Some 42 companies are signed up, including BMW and Tesla. Project funding will come from a group of countries including France, Germany, Austria, Belgium, Croatia, Finland, Greece, Poland, Slovakia, Spain and Sweden. The European Commission also said it aims to attract EUR9bn from private investors.

The direct participants will closely cooperate with each other through nearly 300 collaborations envisaged, and with over 150 external partners, such as universities, research organisations and SMEs across Europe. The overall project is expected to be completed by 2028 (with differing timelines for each sub-project).

European Commission Executive Vice-President Margrethe Vestager, in charge of competition policy, said: "For those massive innovation challenges for the European economy, the risks can be too big for just one Member State or one company to take alone. So, it makes good sense for European governments to come together to support industry in developing more innovative and sustainable batteries. Today's project is an example of how competition policy works hand in hand with innovation and competitiveness. By enabling breakthrough innovation while ensuring that limited public resources are used to crowd in private investment and that competition distortions are minimised. With significant support also comes responsibility: the public has to benefit from its investment, which is why companies receiving aid have to generate positive spillover effects across the EU."

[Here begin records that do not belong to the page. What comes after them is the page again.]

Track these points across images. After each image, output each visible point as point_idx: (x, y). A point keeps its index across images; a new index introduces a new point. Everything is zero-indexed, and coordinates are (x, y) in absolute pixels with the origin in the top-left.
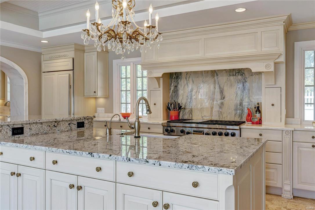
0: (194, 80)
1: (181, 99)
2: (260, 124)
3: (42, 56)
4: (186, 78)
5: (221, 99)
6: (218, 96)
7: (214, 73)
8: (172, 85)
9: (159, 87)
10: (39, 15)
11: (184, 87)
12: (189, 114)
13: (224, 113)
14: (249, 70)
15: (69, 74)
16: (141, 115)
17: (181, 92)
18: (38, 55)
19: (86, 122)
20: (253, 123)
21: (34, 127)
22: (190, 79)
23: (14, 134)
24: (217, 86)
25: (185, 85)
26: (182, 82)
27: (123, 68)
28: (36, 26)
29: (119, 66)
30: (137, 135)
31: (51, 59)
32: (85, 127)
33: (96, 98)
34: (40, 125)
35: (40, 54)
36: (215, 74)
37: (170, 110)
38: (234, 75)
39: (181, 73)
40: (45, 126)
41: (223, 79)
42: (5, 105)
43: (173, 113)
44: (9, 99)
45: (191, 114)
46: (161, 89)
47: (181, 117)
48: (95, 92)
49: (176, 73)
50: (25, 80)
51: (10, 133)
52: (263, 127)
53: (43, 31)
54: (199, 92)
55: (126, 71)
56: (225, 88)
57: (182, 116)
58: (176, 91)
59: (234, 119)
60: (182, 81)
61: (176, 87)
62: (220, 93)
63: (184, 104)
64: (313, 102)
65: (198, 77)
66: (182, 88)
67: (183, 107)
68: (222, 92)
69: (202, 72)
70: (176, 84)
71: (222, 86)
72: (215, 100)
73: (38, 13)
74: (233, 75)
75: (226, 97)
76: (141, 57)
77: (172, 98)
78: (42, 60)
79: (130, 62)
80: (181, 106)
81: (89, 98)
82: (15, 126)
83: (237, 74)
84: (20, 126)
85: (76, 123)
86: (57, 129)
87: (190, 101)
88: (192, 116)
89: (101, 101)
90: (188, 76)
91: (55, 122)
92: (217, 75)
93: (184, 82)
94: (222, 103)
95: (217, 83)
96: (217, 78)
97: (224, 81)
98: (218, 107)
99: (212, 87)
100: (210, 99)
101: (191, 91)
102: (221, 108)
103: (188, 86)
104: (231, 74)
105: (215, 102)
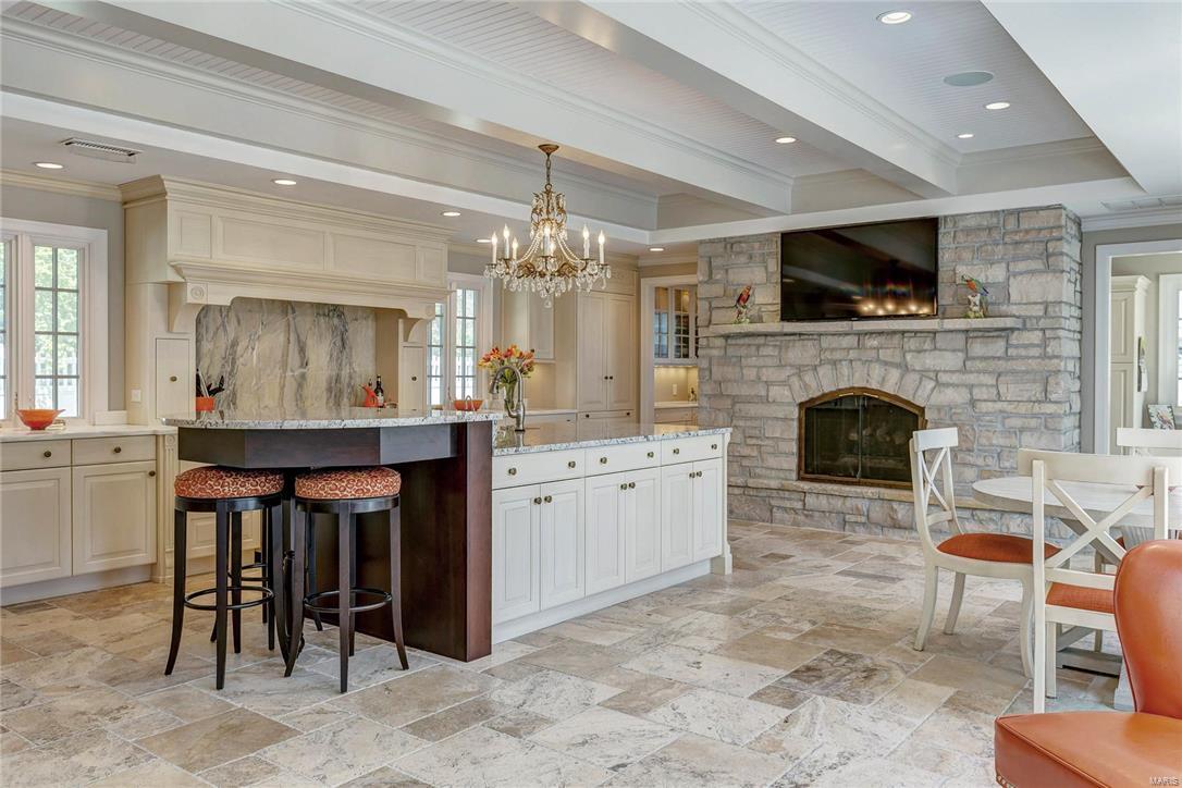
1: (206, 365)
5: (301, 366)
6: (294, 359)
7: (287, 307)
11: (215, 333)
22: (233, 315)
24: (293, 338)
25: (218, 329)
36: (290, 311)
38: (327, 313)
41: (305, 322)
45: (234, 404)
46: (193, 335)
54: (253, 349)
56: (310, 342)
62: (299, 353)
64: (438, 374)
65: (250, 311)
66: (211, 334)
68: (302, 350)
69: (258, 302)
71: (302, 338)
72: (289, 369)
74: (324, 315)
75: (310, 362)
79: (16, 233)
83: (331, 314)
87: (232, 370)
92: (294, 312)
93: (214, 320)
94: (303, 376)
95: (292, 328)
96: (294, 319)
97: (308, 327)
98: (295, 385)
99: (282, 338)
100: (278, 366)
101: (234, 344)
102: (300, 386)
103: (225, 330)
104: (321, 312)
105: (289, 374)
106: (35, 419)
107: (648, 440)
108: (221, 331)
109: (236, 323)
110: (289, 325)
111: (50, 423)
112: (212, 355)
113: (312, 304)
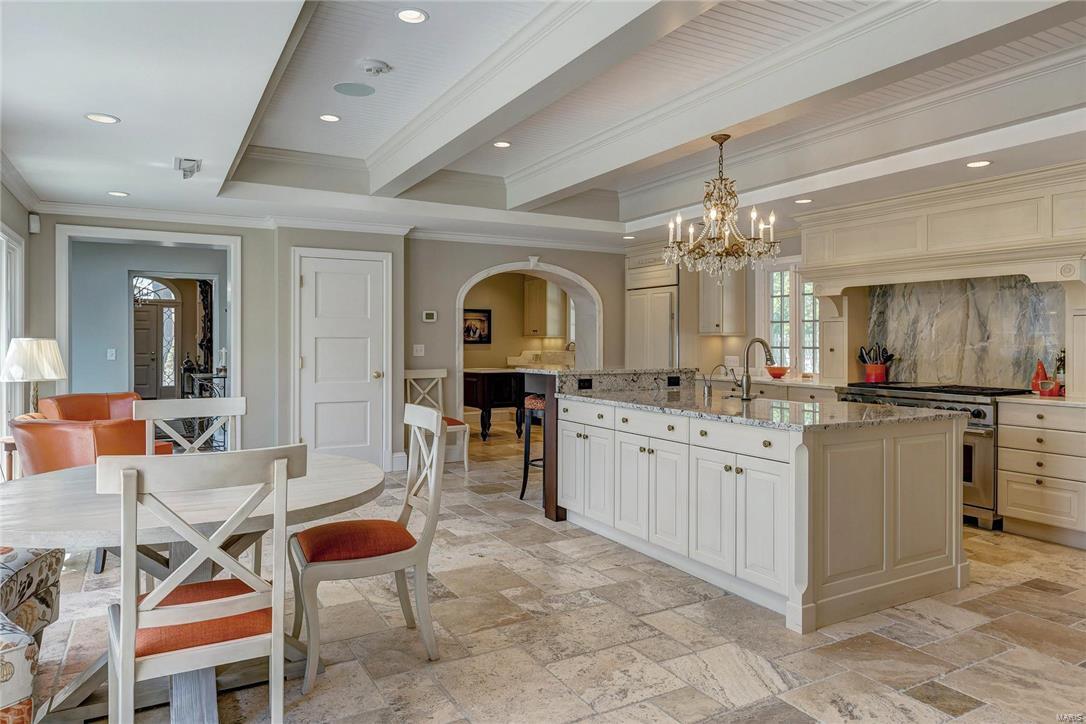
0: (920, 298)
1: (891, 341)
2: (1060, 396)
3: (627, 260)
4: (904, 296)
5: (982, 340)
6: (973, 331)
7: (966, 284)
8: (874, 309)
9: (841, 315)
10: (620, 195)
11: (899, 316)
12: (910, 373)
13: (988, 371)
14: (1024, 279)
15: (671, 294)
16: (811, 371)
17: (892, 325)
18: (619, 259)
19: (683, 377)
20: (1042, 394)
21: (606, 381)
22: (914, 299)
23: (580, 388)
24: (972, 313)
25: (901, 311)
26: (895, 305)
27: (776, 276)
28: (614, 216)
29: (769, 273)
30: (745, 397)
31: (641, 265)
32: (681, 386)
33: (722, 337)
34: (613, 378)
35: (623, 257)
36: (969, 285)
37: (864, 361)
38: (1013, 285)
39: (892, 286)
40: (619, 380)
41: (987, 297)
42: (567, 349)
43: (873, 369)
44: (573, 337)
45: (915, 372)
46: (845, 318)
47: (891, 378)
48: (717, 326)
49: (881, 286)
50: (599, 306)
51: (576, 386)
52: (1068, 402)
53: (625, 222)
54: (932, 325)
55: (783, 282)
56: (992, 316)
57: (896, 375)
58: (882, 322)
59: (1013, 384)
60: (896, 300)
61: (882, 313)
62: (980, 326)
63: (899, 350)
65: (929, 293)
66: (895, 316)
67: (897, 356)
68: (983, 324)
69: (938, 283)
70: (881, 309)
71: (983, 312)
72: (968, 343)
73: (617, 193)
74: (1010, 287)
75: (992, 336)
76: (800, 253)
77: (874, 338)
78: (626, 267)
79: (789, 264)
80: (892, 356)
81: (708, 336)
82: (582, 378)
83: (1019, 285)
84: (588, 378)
85: (665, 377)
86: (636, 385)
87: (913, 345)
88: (916, 377)
89: (733, 342)
90: (908, 291)
91: (635, 374)
92: (973, 287)
93: (898, 303)
94: (984, 350)
95: (971, 304)
96: (974, 294)
97: (990, 301)
98: (975, 358)
99: (961, 314)
100: (957, 339)
101: (915, 321)
102: (981, 359)
103: (908, 311)
104: (1005, 285)
105: (968, 347)
106: (776, 372)
107: (664, 412)
108: (904, 311)
109: (916, 305)
110: (968, 300)
111: (783, 375)
112: (897, 332)
113: (994, 279)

EC Vice-President Maroš Šefcovic, in charge of the European Battery Alliance, said: "Thanks to its focus on a next generation of batteries, this strong pan-European project will help revolutionise the battery market. It will also boost our strategic autonomy in a sector vital for Europe's green transition and long-term resilience. Some three years ago, the EU battery industry was hardly on the map. Today, Europe is a global battery hotspot. And by 2025, our actions under the European Battery Alliance will result in an industry robust to power at least six million electric cars each year. Our success lies in collaboration, with some 300 partnerships between industrial and scientific actors foreseen under this project alone."

Commissioner for Internal Market Thierry Breton said: "The batteries value chain plays a strategic role in meeting our ambitions in terms of clean mobility and energy storage. By establishing a complete, decarbonised and digital battery value chain in Europe, we can give our industry a competitive edge, create much needed jobs and reduce our unwanted dependencies on third countries - in short, make us more resilient. This new IPCEI proves that the European Battery Alliance, an important part of the EU industrial policy toolbox, is delivering."